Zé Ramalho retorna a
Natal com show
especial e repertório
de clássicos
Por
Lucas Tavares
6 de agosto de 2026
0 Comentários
....................
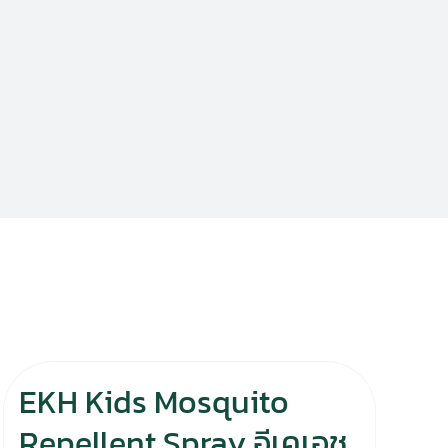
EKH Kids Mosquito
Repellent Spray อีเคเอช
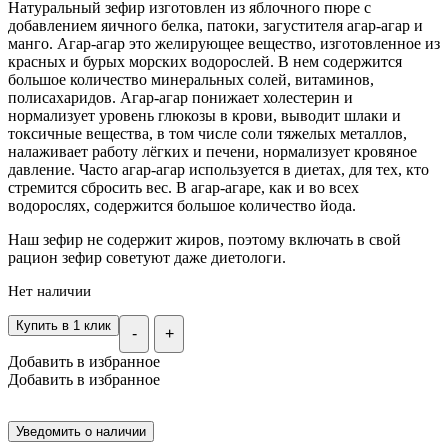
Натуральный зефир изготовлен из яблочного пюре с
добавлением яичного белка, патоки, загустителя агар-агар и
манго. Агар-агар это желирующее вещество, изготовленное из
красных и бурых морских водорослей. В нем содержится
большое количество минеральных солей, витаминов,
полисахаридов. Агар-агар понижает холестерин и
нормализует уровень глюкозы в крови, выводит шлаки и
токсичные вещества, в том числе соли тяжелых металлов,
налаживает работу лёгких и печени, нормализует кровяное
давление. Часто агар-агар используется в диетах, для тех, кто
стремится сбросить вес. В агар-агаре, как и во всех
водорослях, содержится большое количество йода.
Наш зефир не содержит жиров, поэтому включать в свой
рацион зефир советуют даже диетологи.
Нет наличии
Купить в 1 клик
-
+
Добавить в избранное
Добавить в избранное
....................
**Exercise details**
Exercise for the records above: copy only the lines from the one with "Repellent Spray อีเคเอช" to the one with "большое количество минеральных", both ends kept, and drop the pictures.

**Answer below**
Repellent Spray อีเคเอช
Натуральный зефир изготовлен из яблочного пюре с
добавлением яичного белка, патоки, загустителя агар-агар и
манго. Агар-агар это желирующее вещество, изготовленное из
красных и бурых морских водорослей. В нем содержится
большое количество минеральных солей, витаминов,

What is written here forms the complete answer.